[[ INPUT FOR THIS TASK, beginning ]]

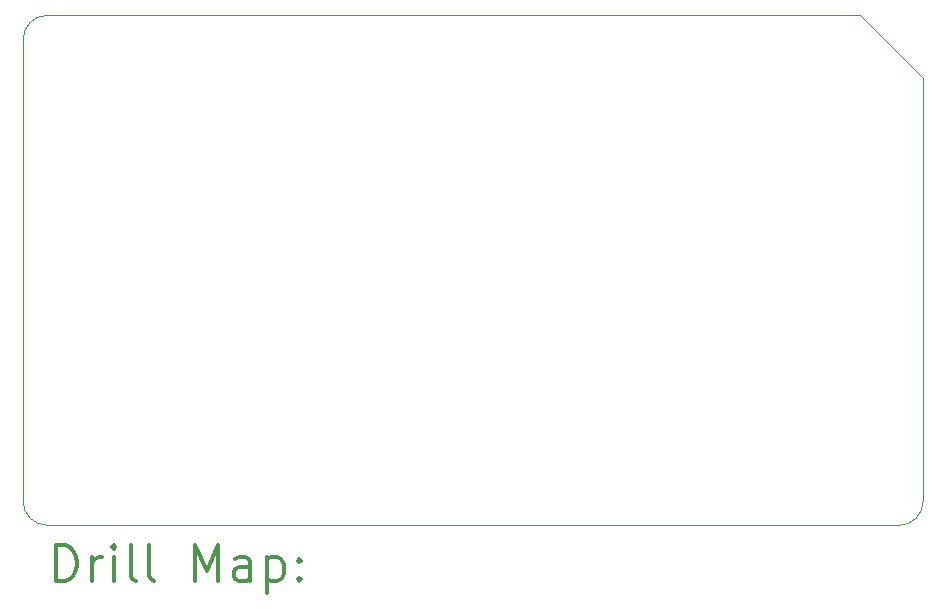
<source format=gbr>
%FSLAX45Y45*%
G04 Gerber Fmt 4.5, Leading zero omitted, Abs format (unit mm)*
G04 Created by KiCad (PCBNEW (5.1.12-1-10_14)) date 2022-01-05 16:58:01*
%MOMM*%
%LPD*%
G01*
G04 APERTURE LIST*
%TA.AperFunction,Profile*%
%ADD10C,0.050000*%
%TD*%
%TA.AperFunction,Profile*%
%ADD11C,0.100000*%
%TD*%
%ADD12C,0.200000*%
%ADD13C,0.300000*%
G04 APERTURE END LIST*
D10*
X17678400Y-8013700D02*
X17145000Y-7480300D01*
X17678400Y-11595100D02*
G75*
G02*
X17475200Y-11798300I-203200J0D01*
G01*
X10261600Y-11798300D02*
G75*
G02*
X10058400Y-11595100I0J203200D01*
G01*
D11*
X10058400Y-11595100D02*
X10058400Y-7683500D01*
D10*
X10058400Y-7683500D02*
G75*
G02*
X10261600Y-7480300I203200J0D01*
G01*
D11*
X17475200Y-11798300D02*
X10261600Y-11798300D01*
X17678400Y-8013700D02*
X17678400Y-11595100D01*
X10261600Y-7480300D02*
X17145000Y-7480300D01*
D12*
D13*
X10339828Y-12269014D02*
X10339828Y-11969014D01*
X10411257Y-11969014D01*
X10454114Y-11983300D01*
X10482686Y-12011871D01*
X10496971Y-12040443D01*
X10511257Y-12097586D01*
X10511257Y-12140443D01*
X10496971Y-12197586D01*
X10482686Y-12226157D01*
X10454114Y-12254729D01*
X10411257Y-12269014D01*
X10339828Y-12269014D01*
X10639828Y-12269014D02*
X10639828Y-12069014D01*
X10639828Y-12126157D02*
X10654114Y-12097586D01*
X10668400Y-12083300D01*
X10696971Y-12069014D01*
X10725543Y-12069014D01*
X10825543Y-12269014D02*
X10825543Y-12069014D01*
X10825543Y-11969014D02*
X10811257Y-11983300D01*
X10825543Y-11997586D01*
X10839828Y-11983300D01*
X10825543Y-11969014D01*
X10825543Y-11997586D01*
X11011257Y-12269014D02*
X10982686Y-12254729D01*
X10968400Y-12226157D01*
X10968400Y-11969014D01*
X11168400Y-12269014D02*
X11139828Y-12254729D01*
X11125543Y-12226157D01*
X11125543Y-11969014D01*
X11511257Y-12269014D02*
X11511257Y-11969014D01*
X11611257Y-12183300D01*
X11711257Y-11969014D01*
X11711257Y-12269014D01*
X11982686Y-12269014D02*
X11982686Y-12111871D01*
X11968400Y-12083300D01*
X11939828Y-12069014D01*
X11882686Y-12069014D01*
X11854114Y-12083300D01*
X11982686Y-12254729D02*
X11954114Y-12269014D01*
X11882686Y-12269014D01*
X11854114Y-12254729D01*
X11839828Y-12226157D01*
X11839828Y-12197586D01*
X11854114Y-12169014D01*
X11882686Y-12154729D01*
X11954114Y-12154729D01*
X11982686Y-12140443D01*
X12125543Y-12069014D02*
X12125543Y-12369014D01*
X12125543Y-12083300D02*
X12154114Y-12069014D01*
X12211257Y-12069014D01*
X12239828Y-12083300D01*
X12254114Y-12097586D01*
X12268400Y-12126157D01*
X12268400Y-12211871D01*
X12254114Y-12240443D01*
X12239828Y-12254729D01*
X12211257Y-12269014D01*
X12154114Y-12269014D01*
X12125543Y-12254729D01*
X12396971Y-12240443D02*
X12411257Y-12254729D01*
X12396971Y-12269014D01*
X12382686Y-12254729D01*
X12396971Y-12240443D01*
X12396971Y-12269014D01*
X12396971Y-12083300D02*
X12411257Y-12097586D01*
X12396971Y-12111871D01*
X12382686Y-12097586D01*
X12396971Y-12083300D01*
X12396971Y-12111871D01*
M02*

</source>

[[ INPUT FOR THIS TASK, end ]]
[[ INPUT FOR THIS TASK, beginning ]]

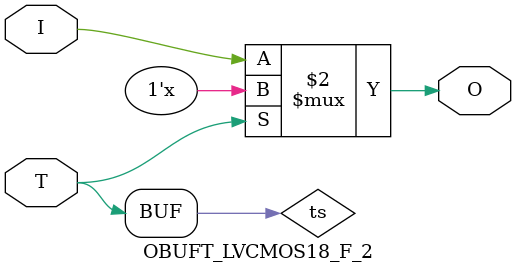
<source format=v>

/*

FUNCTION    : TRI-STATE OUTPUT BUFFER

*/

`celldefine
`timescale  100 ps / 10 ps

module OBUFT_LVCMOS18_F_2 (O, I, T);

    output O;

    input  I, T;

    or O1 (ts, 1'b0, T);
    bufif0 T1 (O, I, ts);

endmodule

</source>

[[ INPUT FOR THIS TASK, end ]]

### TASK DETAILS
Your answer should be the lines of the listing above between the line holding "X10696971Y-12069014D01*" and the line holding "X11011257Y-12269014D02*", inclusive, restated word for word and alone.

### YOUR SOLUTION
X10696971Y-12069014D01*
X10725543Y-12069014D01*
X10825543Y-12269014D02*
X10825543Y-12069014D01*
X10825543Y-11969014D02*
X10811257Y-11983300D01*
X10825543Y-11997586D01*
X10839828Y-11983300D01*
X10825543Y-11969014D01*
X10825543Y-11997586D01*
X11011257Y-12269014D02*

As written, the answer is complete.